Requirements >>
Please pull every line out of the records below and reproduce each one word for word, in the same order.

(Collected data)

## BEGIN

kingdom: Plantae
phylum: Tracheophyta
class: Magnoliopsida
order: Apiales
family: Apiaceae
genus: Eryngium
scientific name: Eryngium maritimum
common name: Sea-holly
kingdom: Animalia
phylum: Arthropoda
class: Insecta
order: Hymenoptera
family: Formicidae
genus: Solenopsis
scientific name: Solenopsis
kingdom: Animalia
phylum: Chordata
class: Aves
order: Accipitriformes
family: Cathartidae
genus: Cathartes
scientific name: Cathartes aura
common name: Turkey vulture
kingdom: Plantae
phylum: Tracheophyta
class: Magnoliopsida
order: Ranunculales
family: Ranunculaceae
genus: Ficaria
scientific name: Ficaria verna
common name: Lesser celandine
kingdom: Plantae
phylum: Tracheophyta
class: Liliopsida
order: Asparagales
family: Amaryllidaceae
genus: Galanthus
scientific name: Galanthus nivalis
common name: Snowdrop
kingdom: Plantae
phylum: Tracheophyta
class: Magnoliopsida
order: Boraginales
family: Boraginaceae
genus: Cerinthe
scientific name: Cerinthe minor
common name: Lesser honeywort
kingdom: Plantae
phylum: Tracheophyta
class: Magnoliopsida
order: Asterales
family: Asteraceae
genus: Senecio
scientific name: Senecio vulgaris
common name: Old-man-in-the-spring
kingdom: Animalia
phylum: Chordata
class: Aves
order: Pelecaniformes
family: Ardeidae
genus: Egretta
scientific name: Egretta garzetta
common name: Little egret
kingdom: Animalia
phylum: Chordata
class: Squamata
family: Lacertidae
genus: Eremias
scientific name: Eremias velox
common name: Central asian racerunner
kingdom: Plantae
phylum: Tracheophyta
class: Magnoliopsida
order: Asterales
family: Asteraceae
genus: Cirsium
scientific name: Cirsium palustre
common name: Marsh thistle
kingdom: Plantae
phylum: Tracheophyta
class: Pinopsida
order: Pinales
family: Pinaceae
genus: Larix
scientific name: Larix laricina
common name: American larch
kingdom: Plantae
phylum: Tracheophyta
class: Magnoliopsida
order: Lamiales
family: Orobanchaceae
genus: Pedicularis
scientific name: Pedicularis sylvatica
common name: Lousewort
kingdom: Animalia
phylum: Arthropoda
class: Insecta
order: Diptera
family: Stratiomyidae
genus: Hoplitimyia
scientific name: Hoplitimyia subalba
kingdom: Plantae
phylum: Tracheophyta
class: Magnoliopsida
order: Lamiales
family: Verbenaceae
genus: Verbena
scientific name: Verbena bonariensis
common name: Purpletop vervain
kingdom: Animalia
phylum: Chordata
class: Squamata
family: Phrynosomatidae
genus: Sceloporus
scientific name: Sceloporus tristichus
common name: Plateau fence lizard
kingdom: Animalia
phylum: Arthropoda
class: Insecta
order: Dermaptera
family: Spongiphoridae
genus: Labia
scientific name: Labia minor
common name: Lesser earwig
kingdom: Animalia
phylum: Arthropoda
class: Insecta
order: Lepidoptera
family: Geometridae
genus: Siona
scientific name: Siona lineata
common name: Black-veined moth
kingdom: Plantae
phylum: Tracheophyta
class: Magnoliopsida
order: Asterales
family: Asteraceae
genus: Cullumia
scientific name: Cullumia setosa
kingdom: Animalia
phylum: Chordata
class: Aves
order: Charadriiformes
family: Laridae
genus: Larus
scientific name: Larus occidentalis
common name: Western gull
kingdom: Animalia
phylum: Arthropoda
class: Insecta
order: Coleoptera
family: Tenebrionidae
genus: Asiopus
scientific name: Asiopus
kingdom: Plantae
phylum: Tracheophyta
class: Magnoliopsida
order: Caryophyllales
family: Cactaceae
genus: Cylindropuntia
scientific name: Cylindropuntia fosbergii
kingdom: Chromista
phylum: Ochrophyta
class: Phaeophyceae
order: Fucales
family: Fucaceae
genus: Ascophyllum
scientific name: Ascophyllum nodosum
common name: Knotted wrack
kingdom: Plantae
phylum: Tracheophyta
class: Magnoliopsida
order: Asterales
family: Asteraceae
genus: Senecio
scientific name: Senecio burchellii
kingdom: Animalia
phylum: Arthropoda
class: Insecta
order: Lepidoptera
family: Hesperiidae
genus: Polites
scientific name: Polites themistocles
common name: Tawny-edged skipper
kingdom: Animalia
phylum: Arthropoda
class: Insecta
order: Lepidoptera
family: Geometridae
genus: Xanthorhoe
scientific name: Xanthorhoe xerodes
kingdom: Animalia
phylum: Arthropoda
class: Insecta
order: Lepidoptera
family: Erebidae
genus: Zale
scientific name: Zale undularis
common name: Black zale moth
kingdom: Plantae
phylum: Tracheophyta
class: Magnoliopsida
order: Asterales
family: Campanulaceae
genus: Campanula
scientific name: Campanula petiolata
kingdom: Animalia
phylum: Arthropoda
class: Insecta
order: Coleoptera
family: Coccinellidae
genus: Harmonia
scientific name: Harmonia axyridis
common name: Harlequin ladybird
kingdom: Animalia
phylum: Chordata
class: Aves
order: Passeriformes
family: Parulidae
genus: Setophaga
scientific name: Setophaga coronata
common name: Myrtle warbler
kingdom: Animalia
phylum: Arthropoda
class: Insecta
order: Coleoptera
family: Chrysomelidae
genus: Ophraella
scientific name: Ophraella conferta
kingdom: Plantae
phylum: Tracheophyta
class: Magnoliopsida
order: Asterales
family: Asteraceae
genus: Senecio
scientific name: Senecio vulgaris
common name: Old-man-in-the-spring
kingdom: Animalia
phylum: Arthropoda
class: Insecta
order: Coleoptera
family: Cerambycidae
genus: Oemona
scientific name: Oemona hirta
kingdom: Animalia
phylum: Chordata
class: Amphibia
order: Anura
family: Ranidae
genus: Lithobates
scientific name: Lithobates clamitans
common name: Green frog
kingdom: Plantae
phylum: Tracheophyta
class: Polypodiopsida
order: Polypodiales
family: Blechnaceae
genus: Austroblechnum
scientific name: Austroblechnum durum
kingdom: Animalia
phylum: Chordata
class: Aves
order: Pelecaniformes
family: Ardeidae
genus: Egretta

## END

Expected output >>
kingdom: Plantae
phylum: Tracheophyta
class: Magnoliopsida
order: Apiales
family: Apiaceae
genus: Eryngium
scientific name: Eryngium maritimum
common name: Sea-holly
kingdom: Animalia
phylum: Arthropoda
class: Insecta
order: Hymenoptera
family: Formicidae
genus: Solenopsis
scientific name: Solenopsis
kingdom: Animalia
phylum: Chordata
class: Aves
order: Accipitriformes
family: Cathartidae
genus: Cathartes
scientific name: Cathartes aura
common name: Turkey vulture
kingdom: Plantae
phylum: Tracheophyta
class: Magnoliopsida
order: Ranunculales
family: Ranunculaceae
genus: Ficaria
scientific name: Ficaria verna
common name: Lesser celandine
kingdom: Plantae
phylum: Tracheophyta
class: Liliopsida
order: Asparagales
family: Amaryllidaceae
genus: Galanthus
scientific name: Galanthus nivalis
common name: Snowdrop
kingdom: Plantae
phylum: Tracheophyta
class: Magnoliopsida
order: Boraginales
family: Boraginaceae
genus: Cerinthe
scientific name: Cerinthe minor
common name: Lesser honeywort
kingdom: Plantae
phylum: Tracheophyta
class: Magnoliopsida
order: Asterales
family: Asteraceae
genus: Senecio
scientific name: Senecio vulgaris
common name: Old-man-in-the-spring
kingdom: Animalia
phylum: Chordata
class: Aves
order: Pelecaniformes
family: Ardeidae
genus: Egretta
scientific name: Egretta garzetta
common name: Little egret
kingdom: Animalia
phylum: Chordata
class: Squamata
family: Lacertidae
genus: Eremias
scientific name: Eremias velox
common name: Central asian racerunner
kingdom: Plantae
phylum: Tracheophyta
class: Magnoliopsida
order: Asterales
family: Asteraceae
genus: Cirsium
scientific name: Cirsium palustre
common name: Marsh thistle
kingdom: Plantae
phylum: Tracheophyta
class: Pinopsida
order: Pinales
family: Pinaceae
genus: Larix
scientific name: Larix laricina
common name: American larch
kingdom: Plantae
phylum: Tracheophyta
class: Magnoliopsida
order: Lamiales
family: Orobanchaceae
genus: Pedicularis
scientific name: Pedicularis sylvatica
common name: Lousewort
kingdom: Animalia
phylum: Arthropoda
class: Insecta
order: Diptera
family: Stratiomyidae
genus: Hoplitimyia
scientific name: Hoplitimyia subalba
kingdom: Plantae
phylum: Tracheophyta
class: Magnoliopsida
order: Lamiales
family: Verbenaceae
genus: Verbena
scientific name: Verbena bonariensis
common name: Purpletop vervain
kingdom: Animalia
phylum: Chordata
class: Squamata
family: Phrynosomatidae
genus: Sceloporus
scientific name: Sceloporus tristichus
common name: Plateau fence lizard
kingdom: Animalia
phylum: Arthropoda
class: Insecta
order: Dermaptera
family: Spongiphoridae
genus: Labia
scientific name: Labia minor
common name: Lesser earwig
kingdom: Animalia
phylum: Arthropoda
class: Insecta
order: Lepidoptera
family: Geometridae
genus: Siona
scientific name: Siona lineata
common name: Black-veined moth
kingdom: Plantae
phylum: Tracheophyta
class: Magnoliopsida
order: Asterales
family: Asteraceae
genus: Cullumia
scientific name: Cullumia setosa
kingdom: Animalia
phylum: Chordata
class: Aves
order: Charadriiformes
family: Laridae
genus: Larus
scientific name: Larus occidentalis
common name: Western gull
kingdom: Animalia
phylum: Arthropoda
class: Insecta
order: Coleoptera
family: Tenebrionidae
genus: Asiopus
scientific name: Asiopus
kingdom: Plantae
phylum: Tracheophyta
class: Magnoliopsida
order: Caryophyllales
family: Cactaceae
genus: Cylindropuntia
scientific name: Cylindropuntia fosbergii
kingdom: Chromista
phylum: Ochrophyta
class: Phaeophyceae
order: Fucales
family: Fucaceae
genus: Ascophyllum
scientific name: Ascophyllum nodosum
common name: Knotted wrack
kingdom: Plantae
phylum: Tracheophyta
class: Magnoliopsida
order: Asterales
family: Asteraceae
genus: Senecio
scientific name: Senecio burchellii
kingdom: Animalia
phylum: Arthropoda
class: Insecta
order: Lepidoptera
family: Hesperiidae
genus: Polites
scientific name: Polites themistocles
common name: Tawny-edged skipper
kingdom: Animalia
phylum: Arthropoda
class: Insecta
order: Lepidoptera
family: Geometridae
genus: Xanthorhoe
scientific name: Xanthorhoe xerodes
kingdom: Animalia
phylum: Arthropoda
class: Insecta
order: Lepidoptera
family: Erebidae
genus: Zale
scientific name: Zale undularis
common name: Black zale moth
kingdom: Plantae
phylum: Tracheophyta
class: Magnoliopsida
order: Asterales
family: Campanulaceae
genus: Campanula
scientific name: Campanula petiolata
kingdom: Animalia
phylum: Arthropoda
class: Insecta
order: Coleoptera
family: Coccinellidae
genus: Harmonia
scientific name: Harmonia axyridis
common name: Harlequin ladybird
kingdom: Animalia
phylum: Chordata
class: Aves
order: Passeriformes
family: Parulidae
genus: Setophaga
scientific name: Setophaga coronata
common name: Myrtle warbler
kingdom: Animalia
phylum: Arthropoda
class: Insecta
order: Coleoptera
family: Chrysomelidae
genus: Ophraella
scientific name: Ophraella conferta
kingdom: Plantae
phylum: Tracheophyta
class: Magnoliopsida
order: Asterales
family: Asteraceae
genus: Senecio
scientific name: Senecio vulgaris
common name: Old-man-in-the-spring
kingdom: Animalia
phylum: Arthropoda
class: Insecta
order: Coleoptera
family: Cerambycidae
genus: Oemona
scientific name: Oemona hirta
kingdom: Animalia
phylum: Chordata
class: Amphibia
order: Anura
family: Ranidae
genus: Lithobates
scientific name: Lithobates clamitans
common name: Green frog
kingdom: Plantae
phylum: Tracheophyta
class: Polypodiopsida
order: Polypodiales
family: Blechnaceae
genus: Austroblechnum
scientific name: Austroblechnum durum
kingdom: Animalia
phylum: Chordata
class: Aves
order: Pelecaniformes
family: Ardeidae
genus: Egretta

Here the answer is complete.